At a recent conference, a kind grandmother who was also a public school teacher asked my thoughts about overpraising.
When I asked what she meant she explained that she had noticed parents praising every little thing their child did. In a desire to be positive, encouraging, and perhaps not hurt their esteem, they were praising poor work. And she felt the children could sense their dishonesty. It was affecting her classroom.
After we talked more, I had to admit that I agreed with her. Overpraising starts with a wrong view of my child as fragile and breakable who must be protected from every evil. It makes praise cheap and contributes to the sin of people-pleasing.
As a proper way to think, I suggested several truths:
1. Biblical communication involves both praise and correction. There is a time to praise and time to correct.
2. We want our homes to be filled with encouragement. One practical way we tried to do this was using the red plate to encourage one particular child at a meal. We want our children to know that we are on their side 100%.
3. How we praise will flow from our functional goals for our child. What this grandmother sensed was that the children had not earned the praise and they knew it. If achievement is highest in our hearts, that is what we will praise for. Rather, it is our children’s character that should be uppermost in our minds. Jesus praised the servants who produced different results with their talents. But both received a “Well done good and faithful servant.” That’s praise of character.
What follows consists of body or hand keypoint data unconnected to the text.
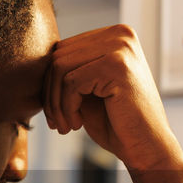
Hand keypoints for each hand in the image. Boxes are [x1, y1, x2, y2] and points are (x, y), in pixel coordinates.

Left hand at [44, 25, 182, 182]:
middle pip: (58, 55)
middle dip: (50, 93)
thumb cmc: (118, 122)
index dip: (51, 83)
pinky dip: (67, 107)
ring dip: (56, 102)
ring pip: (60, 67)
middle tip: (59, 122)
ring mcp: (121, 47)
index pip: (63, 49)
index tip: (57, 112)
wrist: (147, 148)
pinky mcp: (117, 65)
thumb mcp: (89, 89)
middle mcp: (120, 34)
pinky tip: (77, 124)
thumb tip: (34, 59)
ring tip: (66, 125)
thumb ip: (69, 69)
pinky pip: (71, 82)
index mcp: (114, 35)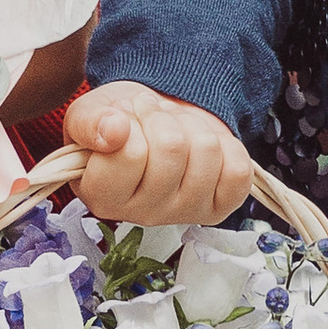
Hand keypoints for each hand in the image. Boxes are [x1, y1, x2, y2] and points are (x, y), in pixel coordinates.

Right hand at [63, 82, 251, 227]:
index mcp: (103, 197)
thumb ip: (89, 123)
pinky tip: (201, 144)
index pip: (130, 153)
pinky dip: (227, 144)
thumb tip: (114, 131)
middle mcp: (143, 215)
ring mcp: (184, 214)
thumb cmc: (118, 123)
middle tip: (152, 117)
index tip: (125, 118)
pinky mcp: (219, 208)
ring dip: (192, 125)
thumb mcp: (88, 114)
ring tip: (175, 126)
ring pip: (207, 152)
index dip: (130, 121)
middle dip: (163, 117)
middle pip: (172, 149)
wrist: (153, 122)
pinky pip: (239, 170)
How much better to notice and call out God’s work in our children.
4. One reason God gives us individual children is so that we can individually evaluate what they are doing. We want to give lots of praise but not so much that they are dependent on it. What is praiseworthy for a three year-old is correctable in a five year-old. Discipleship is a life-on-life endeavor that requires discernment where the pupil is.
5. We have all had coaches who demanded a lot out of us and, if we knew they loved us, we were thankful for it. My own mother was a demanding high school English teacher and has had many students say to her that her class was their favorite. In her classroom there were high demands and high affection.
6. All of, including our children, are tempted to laziness. Demanding more is an indication that we respect their ability and are savvy enough to know they don’t always give us their best work. We love them too much to let them slide by with half-hearted work.
7. We can correct with affection and a smile. Correction does not have to be done with a scowl, only with firmness. We should be able to say regularly and affectionately, “I don’t think this is your best work. You can do better.”
8. The problem with this coddling of our child is that it does not create character qualities like resilience, perseverance, and grit. In fact, studies show that the greatest happiness comes not from mere achievement but from overcoming obstacles to get to that achievement. Dr. Angela Duckworth, in her book Grit: The Power of Passion and Perseverance, argues that what makes individuals successful is not talent but tenacity – or what she calls grit.
9. If we overpraise we are giving into a lie of our age – The Lie of Fragility. The authors of The Coddling of the American Mind would agree with Duckworth and argue this new generation is being ruined by three untruths:
- The Untruth of Fragility (What doesn’t kill you makes you weaker)
- The Untruth of Emotional Reasoning (Always trust your feelings)
- The Untruth of Us vs Them (Life is a battle between good people and evil people).
Children thrive on praise. Encouragement and recognition of God at work in our children will strengthen them. The English word of encourage carries the idea of inserting courage. Our homes should be joyful and bright places.
Having said that, in this increasingly anti-Christian world, we are going to need to raise children with resilience. God does not hold back trials from us. Out of love, He corrects us. When we are dishonestly praising we miss an opportunity to develop perseverance and resilience in our children.